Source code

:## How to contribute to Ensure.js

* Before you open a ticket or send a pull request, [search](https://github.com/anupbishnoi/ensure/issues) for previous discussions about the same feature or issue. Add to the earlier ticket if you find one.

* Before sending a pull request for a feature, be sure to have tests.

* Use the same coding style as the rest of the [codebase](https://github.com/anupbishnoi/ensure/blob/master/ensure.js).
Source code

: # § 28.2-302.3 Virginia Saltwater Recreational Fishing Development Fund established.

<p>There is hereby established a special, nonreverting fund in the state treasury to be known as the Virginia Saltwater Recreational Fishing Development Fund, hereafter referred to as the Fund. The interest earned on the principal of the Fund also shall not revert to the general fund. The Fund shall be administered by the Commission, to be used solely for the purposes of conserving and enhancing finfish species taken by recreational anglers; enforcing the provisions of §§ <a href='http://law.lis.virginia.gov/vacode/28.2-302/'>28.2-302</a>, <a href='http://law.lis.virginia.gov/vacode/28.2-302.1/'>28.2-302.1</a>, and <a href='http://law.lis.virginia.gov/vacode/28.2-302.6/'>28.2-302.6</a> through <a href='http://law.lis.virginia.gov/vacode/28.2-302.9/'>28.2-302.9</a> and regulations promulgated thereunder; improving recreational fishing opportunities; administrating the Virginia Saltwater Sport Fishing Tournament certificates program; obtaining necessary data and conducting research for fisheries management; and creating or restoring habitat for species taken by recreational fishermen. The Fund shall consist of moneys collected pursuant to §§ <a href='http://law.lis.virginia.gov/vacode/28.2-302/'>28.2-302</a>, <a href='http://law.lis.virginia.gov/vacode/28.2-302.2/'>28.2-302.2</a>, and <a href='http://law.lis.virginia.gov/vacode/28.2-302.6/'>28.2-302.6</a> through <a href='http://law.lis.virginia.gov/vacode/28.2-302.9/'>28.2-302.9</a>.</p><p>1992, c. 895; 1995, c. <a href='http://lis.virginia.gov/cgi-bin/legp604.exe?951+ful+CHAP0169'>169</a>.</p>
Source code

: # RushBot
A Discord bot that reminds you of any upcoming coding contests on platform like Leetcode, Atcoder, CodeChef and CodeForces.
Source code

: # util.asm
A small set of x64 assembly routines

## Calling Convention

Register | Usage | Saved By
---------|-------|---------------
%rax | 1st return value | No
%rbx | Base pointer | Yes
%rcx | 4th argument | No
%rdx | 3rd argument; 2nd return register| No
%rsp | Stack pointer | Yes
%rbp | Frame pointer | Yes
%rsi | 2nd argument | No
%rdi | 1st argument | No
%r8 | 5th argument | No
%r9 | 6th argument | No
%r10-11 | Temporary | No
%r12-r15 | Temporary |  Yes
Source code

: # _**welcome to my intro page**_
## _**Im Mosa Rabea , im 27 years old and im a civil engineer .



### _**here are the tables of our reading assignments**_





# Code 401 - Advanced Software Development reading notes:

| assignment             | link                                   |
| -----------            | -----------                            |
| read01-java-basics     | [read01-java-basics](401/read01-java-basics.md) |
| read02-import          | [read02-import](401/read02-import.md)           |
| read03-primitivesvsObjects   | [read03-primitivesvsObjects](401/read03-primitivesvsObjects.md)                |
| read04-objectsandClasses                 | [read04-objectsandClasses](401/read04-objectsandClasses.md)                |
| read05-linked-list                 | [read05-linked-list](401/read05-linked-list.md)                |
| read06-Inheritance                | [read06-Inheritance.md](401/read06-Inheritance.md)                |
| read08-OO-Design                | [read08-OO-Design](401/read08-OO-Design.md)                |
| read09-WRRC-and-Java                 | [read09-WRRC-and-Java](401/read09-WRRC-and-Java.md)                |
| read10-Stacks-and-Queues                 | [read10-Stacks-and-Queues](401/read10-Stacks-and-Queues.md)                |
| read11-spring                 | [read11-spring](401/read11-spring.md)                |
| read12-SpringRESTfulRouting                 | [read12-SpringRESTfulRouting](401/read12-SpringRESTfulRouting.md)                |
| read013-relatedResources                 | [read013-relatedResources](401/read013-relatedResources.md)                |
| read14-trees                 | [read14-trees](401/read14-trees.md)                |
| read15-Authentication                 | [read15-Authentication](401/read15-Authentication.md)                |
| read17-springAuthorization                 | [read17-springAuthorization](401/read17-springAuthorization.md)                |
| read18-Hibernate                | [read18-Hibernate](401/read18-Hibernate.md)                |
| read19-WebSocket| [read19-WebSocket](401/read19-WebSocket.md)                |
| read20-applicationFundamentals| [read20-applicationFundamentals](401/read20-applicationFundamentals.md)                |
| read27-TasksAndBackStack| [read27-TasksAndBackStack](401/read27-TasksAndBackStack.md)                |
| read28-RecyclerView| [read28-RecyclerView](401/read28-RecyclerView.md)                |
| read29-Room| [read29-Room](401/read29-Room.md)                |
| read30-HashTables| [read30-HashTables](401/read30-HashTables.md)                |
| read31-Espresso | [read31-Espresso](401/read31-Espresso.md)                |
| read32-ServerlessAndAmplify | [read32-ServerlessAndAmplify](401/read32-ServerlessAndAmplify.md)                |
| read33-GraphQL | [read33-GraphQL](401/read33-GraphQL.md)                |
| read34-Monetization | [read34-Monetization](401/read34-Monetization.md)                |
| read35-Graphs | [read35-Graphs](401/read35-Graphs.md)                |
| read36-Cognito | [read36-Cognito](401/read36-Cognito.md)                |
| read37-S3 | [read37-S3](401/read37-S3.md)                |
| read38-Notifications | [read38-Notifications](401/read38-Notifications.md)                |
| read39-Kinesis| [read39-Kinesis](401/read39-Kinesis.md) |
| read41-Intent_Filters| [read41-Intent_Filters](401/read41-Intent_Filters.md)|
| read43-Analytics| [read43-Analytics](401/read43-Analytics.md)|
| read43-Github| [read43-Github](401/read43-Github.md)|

=== To do ===
The records shown earlier should all be returned verbatim.

=== Result below ===
Source code

:## How to contribute to Ensure.js

* Before you open a ticket or send a pull request, [search](https://github.com/anupbishnoi/ensure/issues) for previous discussions about the same feature or issue. Add to the earlier ticket if you find one.

* Before sending a pull request for a feature, be sure to have tests.

* Use the same coding style as the rest of the [codebase](https://github.com/anupbishnoi/ensure/blob/master/ensure.js).
Source code

: # § 28.2-302.3 Virginia Saltwater Recreational Fishing Development Fund established.

<p>There is hereby established a special, nonreverting fund in the state treasury to be known as the Virginia Saltwater Recreational Fishing Development Fund, hereafter referred to as the Fund. The interest earned on the principal of the Fund also shall not revert to the general fund. The Fund shall be administered by the Commission, to be used solely for the purposes of conserving and enhancing finfish species taken by recreational anglers; enforcing the provisions of §§ <a href='http://law.lis.virginia.gov/vacode/28.2-302/'>28.2-302</a>, <a href='http://law.lis.virginia.gov/vacode/28.2-302.1/'>28.2-302.1</a>, and <a href='http://law.lis.virginia.gov/vacode/28.2-302.6/'>28.2-302.6</a> through <a href='http://law.lis.virginia.gov/vacode/28.2-302.9/'>28.2-302.9</a> and regulations promulgated thereunder; improving recreational fishing opportunities; administrating the Virginia Saltwater Sport Fishing Tournament certificates program; obtaining necessary data and conducting research for fisheries management; and creating or restoring habitat for species taken by recreational fishermen. The Fund shall consist of moneys collected pursuant to §§ <a href='http://law.lis.virginia.gov/vacode/28.2-302/'>28.2-302</a>, <a href='http://law.lis.virginia.gov/vacode/28.2-302.2/'>28.2-302.2</a>, and <a href='http://law.lis.virginia.gov/vacode/28.2-302.6/'>28.2-302.6</a> through <a href='http://law.lis.virginia.gov/vacode/28.2-302.9/'>28.2-302.9</a>.</p><p>1992, c. 895; 1995, c. <a href='http://lis.virginia.gov/cgi-bin/legp604.exe?951+ful+CHAP0169'>169</a>.</p>
Source code

: # RushBot
A Discord bot that reminds you of any upcoming coding contests on platform like Leetcode, Atcoder, CodeChef and CodeForces.
Source code

: # util.asm
A small set of x64 assembly routines

## Calling Convention

Register | Usage | Saved By
---------|-------|---------------
%rax | 1st return value | No
%rbx | Base pointer | Yes
%rcx | 4th argument | No
%rdx | 3rd argument; 2nd return register| No
%rsp | Stack pointer | Yes
%rbp | Frame pointer | Yes
%rsi | 2nd argument | No
%rdi | 1st argument | No
%r8 | 5th argument | No
%r9 | 6th argument | No
%r10-11 | Temporary | No
%r12-r15 | Temporary |  Yes
Source code

: # _**welcome to my intro page**_
## _**Im Mosa Rabea , im 27 years old and im a civil engineer .



### _**here are the tables of our reading assignments**_





# Code 401 - Advanced Software Development reading notes:

| assignment             | link                                   |
| -----------            | -----------                            |
| read01-java-basics     | [read01-java-basics](401/read01-java-basics.md) |
| read02-import          | [read02-import](401/read02-import.md)           |
| read03-primitivesvsObjects   | [read03-primitivesvsObjects](401/read03-primitivesvsObjects.md)                |
| read04-objectsandClasses                 | [read04-objectsandClasses](401/read04-objectsandClasses.md)                |
| read05-linked-list                 | [read05-linked-list](401/read05-linked-list.md)                |
| read06-Inheritance                | [read06-Inheritance.md](401/read06-Inheritance.md)                |
| read08-OO-Design                | [read08-OO-Design](401/read08-OO-Design.md)                |
| read09-WRRC-and-Java                 | [read09-WRRC-and-Java](401/read09-WRRC-and-Java.md)                |
| read10-Stacks-and-Queues                 | [read10-Stacks-and-Queues](401/read10-Stacks-and-Queues.md)                |
| read11-spring                 | [read11-spring](401/read11-spring.md)                |
| read12-SpringRESTfulRouting                 | [read12-SpringRESTfulRouting](401/read12-SpringRESTfulRouting.md)                |
| read013-relatedResources                 | [read013-relatedResources](401/read013-relatedResources.md)                |
| read14-trees                 | [read14-trees](401/read14-trees.md)                |
| read15-Authentication                 | [read15-Authentication](401/read15-Authentication.md)                |
| read17-springAuthorization                 | [read17-springAuthorization](401/read17-springAuthorization.md)                |
| read18-Hibernate                | [read18-Hibernate](401/read18-Hibernate.md)                |
| read19-WebSocket| [read19-WebSocket](401/read19-WebSocket.md)                |
| read20-applicationFundamentals| [read20-applicationFundamentals](401/read20-applicationFundamentals.md)                |
| read27-TasksAndBackStack| [read27-TasksAndBackStack](401/read27-TasksAndBackStack.md)                |
| read28-RecyclerView| [read28-RecyclerView](401/read28-RecyclerView.md)                |
| read29-Room| [read29-Room](401/read29-Room.md)                |
| read30-HashTables| [read30-HashTables](401/read30-HashTables.md)                |
| read31-Espresso | [read31-Espresso](401/read31-Espresso.md)                |
| read32-ServerlessAndAmplify | [read32-ServerlessAndAmplify](401/read32-ServerlessAndAmplify.md)                |
| read33-GraphQL | [read33-GraphQL](401/read33-GraphQL.md)                |
| read34-Monetization | [read34-Monetization](401/read34-Monetization.md)                |
| read35-Graphs | [read35-Graphs](401/read35-Graphs.md)                |
| read36-Cognito | [read36-Cognito](401/read36-Cognito.md)                |
| read37-S3 | [read37-S3](401/read37-S3.md)                |
| read38-Notifications | [read38-Notifications](401/read38-Notifications.md)                |
| read39-Kinesis| [read39-Kinesis](401/read39-Kinesis.md) |
| read41-Intent_Filters| [read41-Intent_Filters](401/read41-Intent_Filters.md)|
| read43-Analytics| [read43-Analytics](401/read43-Analytics.md)|
| read43-Github| [read43-Github](401/read43-Github.md)|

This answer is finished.